Between last July's visit to the San Diego Comicon and being on DC's press list, I've got piles of trades and graphic novels that I'm meaning to read. I'd like to get through most of them before I inevitably end up buying a bunch more at this year's Comicon, so I've been doing my best to catch up. Here's what I've read lately.
Seaguy (Grant Morrison/Cameron Stewart, DC/Vertigo)
I'm kind of hot and cold on Morrison, but after loving We3 so much I was happy to see this show up in the mail. Sadly this is more cold for me, reminding me of stuff like Marvel Boy where Morrison throws in 53765486 ideas in the span of three issues and just totally derails any point he may or may not be trying to make. We3 was focused and remarkably affecting; this is scattershot and largely unmoving, mostly because about halfway through I gave up trying to understand it at all. Still, nice art from Stewart, and a few funny moments. Ultimately, though, it lost me.
She-Hulk: Single Green Female (Dan Slott/Juan Bobillo & Paul Pelletier, Marvel)
I heard so many good things about this that I just had to pick up the trade. It's exactly the kind of thing I usually enjoy: Smart, funny superhero comics with a love for tradition and continuity but a forward-looking mentality that tweaks the formula. Slott takes on the idea of superhuman law with zeal, treating it at face value and wringing plenty of comedic value from it. He also gives his central character plenty of depth and redeems some dregs of the Marvel universe, making them likeable and readable. Some people found Bobillo's art too unconventional for this book, but I liked it; Pelletier's more traditional superhero look worked just as well, though.
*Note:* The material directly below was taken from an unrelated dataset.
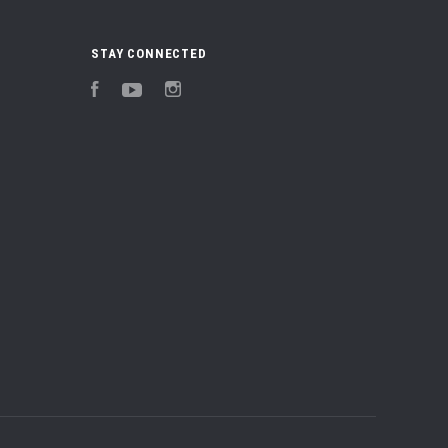
STAY CONNECTED
Facebook
YouTube
Instagram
I'll look for the next trade and maybe pick up the ongoing when it resumes in October.
Slow News Day (Andi Watson, Slave Labor Graphics)
I like comics with small human drama and simple art; Watson's linework is very evocative with only minimal elements. But the story here felt too slight to me, and I had a hard time really identifying with the characters. I suppose the point is that very little happens, but it left me wondering why I was reading about these people at all.
Terminal City (Dean Motter/Michael Lark, DC/Vertigo)
What a disappointment. I loved Motter's Electropolis that came out from Image a few years ago, so I was eager to read its predecessor. It does have the same retro-futurism and noir style as Electropolis, and Lark's art looks great. But the story is completely incomprehensible; there are far too many characters, twists and double-crosses to follow. After a while I just gave up trying to figure it out, but it left me feeling kind of hollow. I picked up the sequel in individual issues for 50 cents a while back. I was excited to find it at the time, but now I'm much less eager to read it.